O mais illustre d'entre elles, Santo Antonio, dera o exemplo, distribuindo a sua fortuna aos pobres, para viver do trabalho das suas mãos. A sua reputação de santidade espalhou-se ao longe, e a breve trecho, milhares de discipulos se gruparam em volta d'elle. Durante algum tempo, foi, d'algum modo repovoado de monges e anachoretas. Mas afinal a despovoação geral do Egypto produziu a extincção de quasi todos os mosteiros, que se haviam creado.
Hoje, só as cellas vasias, marcadas com o symbolo dos christãos, indicam a assistencia d'esses religiosos nos templos pagãos arruinados, bem como as grutas dos sepulchros da Thebaida.

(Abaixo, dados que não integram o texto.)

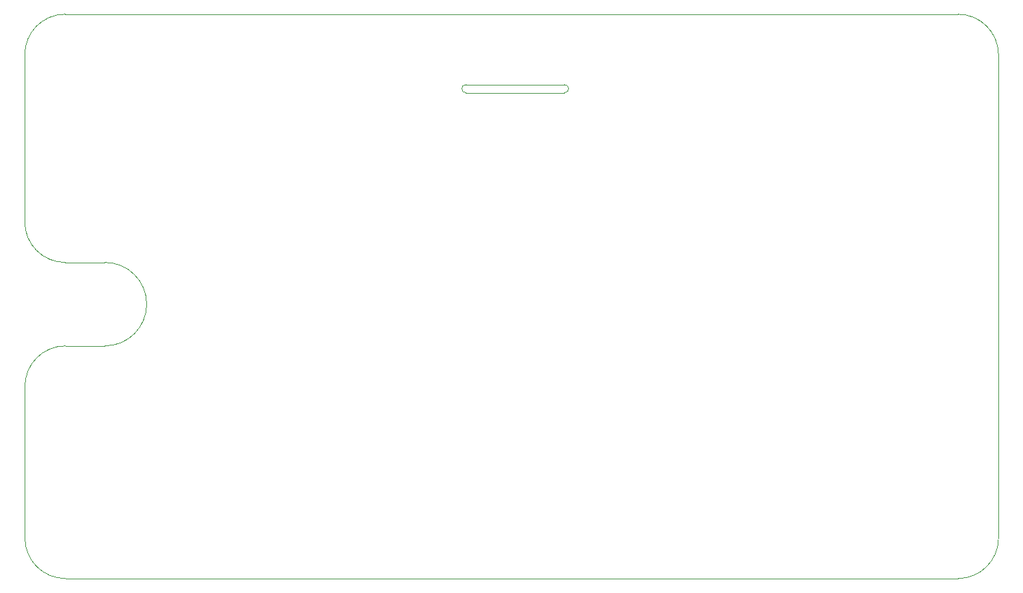
<source format=gbr>
%TF.GenerationSoftware,KiCad,Pcbnew,(6.0.1)*%
%TF.CreationDate,2023-04-21T13:11:10+03:00*%
%TF.ProjectId,Driver_Inductor,44726976-6572-45f4-996e-647563746f72,rev?*%
%TF.SameCoordinates,Original*%
%TF.FileFunction,Profile,NP*%
%FSLAX46Y46*%
G04 Gerber Fmt 4.6, Leading zero omitted, Abs format (unit mm)*
G04 Created by KiCad (PCBNEW (6.0.1)) date 2023-04-21 13:11:10*
%MOMM*%
%LPD*%
G01*
G04 APERTURE LIST*
%TA.AperFunction,Profile*%
%ADD10C,0.100000*%
%TD*%
G04 APERTURE END LIST*
D10*
X143510000Y-71120000D02*
X155702000Y-71120000D01*
X143510000Y-70104000D02*
X155702000Y-70104000D01*
X143510000Y-70104000D02*
G75*
G03*
X143510000Y-71120000I0J-508000D01*
G01*
X155702000Y-71120000D02*
G75*
G03*
X155702000Y-70104000I0J508000D01*
G01*
X209442000Y-126240000D02*
X209442000Y-66390001D01*
X98806000Y-102450000D02*
X93900000Y-102450000D01*
X93879999Y-92114000D02*
X98806000Y-92114000D01*
X98806000Y-102450000D02*
G75*
G03*
X98806000Y-92114000I0J5168000D01*
G01*
X88880002Y-87114000D02*
G75*
G03*
X93879999Y-92114000I4999997J-3D01*
G01*
X88879999Y-87114000D02*
X88880000Y-66390000D01*
X93900000Y-102450003D02*
G75*
G03*
X88900000Y-107450000I-3J-4999997D01*
G01*
X88899999Y-126239999D02*
X88900000Y-107450000D01*
X204422001Y-61390001D02*
X93880000Y-61390000D01*
X209441999Y-66390001D02*
G75*
G03*
X204422001Y-61390001I-5019998J-20038D01*
G01*
X204442000Y-131240000D02*
X93899999Y-131239999D01*
X204442000Y-131240000D02*
G75*
G03*
X209442000Y-126240000I-1J5000001D01*
G01*
X93880000Y-61390000D02*
G75*
G03*
X88880000Y-66390000I0J-5000000D01*
G01*
X88899999Y-126239999D02*
G75*
G03*
X93899999Y-131239999I5000000J0D01*
G01*
M02*

</source>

—Na linguagem ordinaria, Thebaida, diz-se d'um deserto, d'uma solidão profunda, em que se vive retirado do mundo; mas esta palavra está longe de ser tomada sempre n'este sentido. Faz-se muitas vezes uso d'ella, em poesia, especialmente para designar um retiro favorito, que propositadamente se escolhe, longe do bulicio, para o goso das doçuras da amisade, ou dos encantos do amor.
Lembra-nos até que Theophilo Gautier disse já n'uma das suas esplendidas poesias:
«Um bom cottage inglez, eis a Thebaida sua!»